If you are looking for a new twist on a summer vegetable garden classic, the unique flesh is cola-red color, very sweet and delicious. Beautiful addition on salads and other meals. The medium-sized semi-bell-shaped fruit ripen very early, making this variety perfect for the North or anyone who loves early peppers! The chocolate bell peppers are sweeter than most ans pair very well with the dried cherries in a salad.
Start seed indoors 6 – 8 weeks before transplanting out to the garden. Cover seeds with 1/2 cm (1/4 in) of soil. Firm soil over seed. Keep moist but not waterlogged. To germinate maintain a soil temperature of 22 C (72 F). Seed should germinate in 10 – 14 days. Once seeds have sprouted, 14 – 16 hours of light per day is essential. Once plants have reached 12 cm (5 in) transplant to 6 cm (3 in) peat pots.
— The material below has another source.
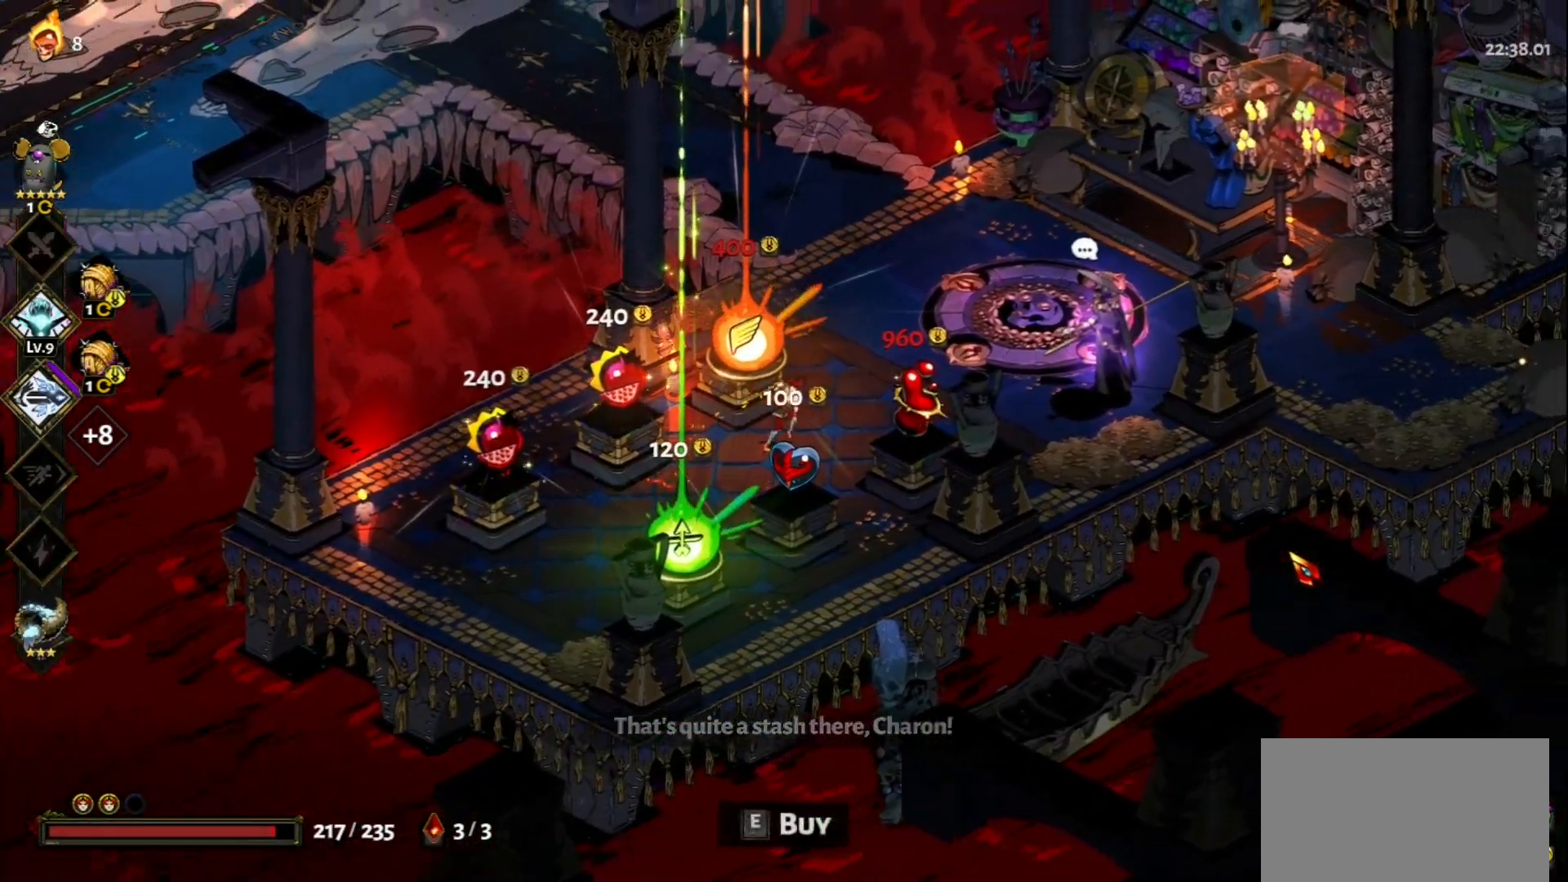
{"keys": ["w"], "mouse": [], "events": [[133, "d", "up"]]}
Plants will develop better with a growing temperature of 17 C (62 F) until transplanting out. Fertilize weekly with 10-52-17 and liquid seaweed for strong root development. Do not transplant out till night temperatures are warm.
Chocolate bell pepper salad (Serves 4)
For the Salad:
- 12 oz fresh spinach (approx 4 loose cups)
- 1/4 cup dried cherries
- 1 large chocolate bell pepper (thinly sliced in rings)
- 1/8 cup pine nuts
- 2 oz thinly crumbled feta cheese
For the Dressing:
- 2 Tbsp extra light olive oil
- 2 Tbsp raspberry vinegar
- 2 Tbsp fresh orange juice
- zest of half an orange
- pinch of salt
- pinch of black pepper
Arrange salad ingredients in a large bowl (layer or mix, whichever you prefer). Add the dressing ingredients in a small glass bowl and whisk together. Pour dressing over salad. Enjoy!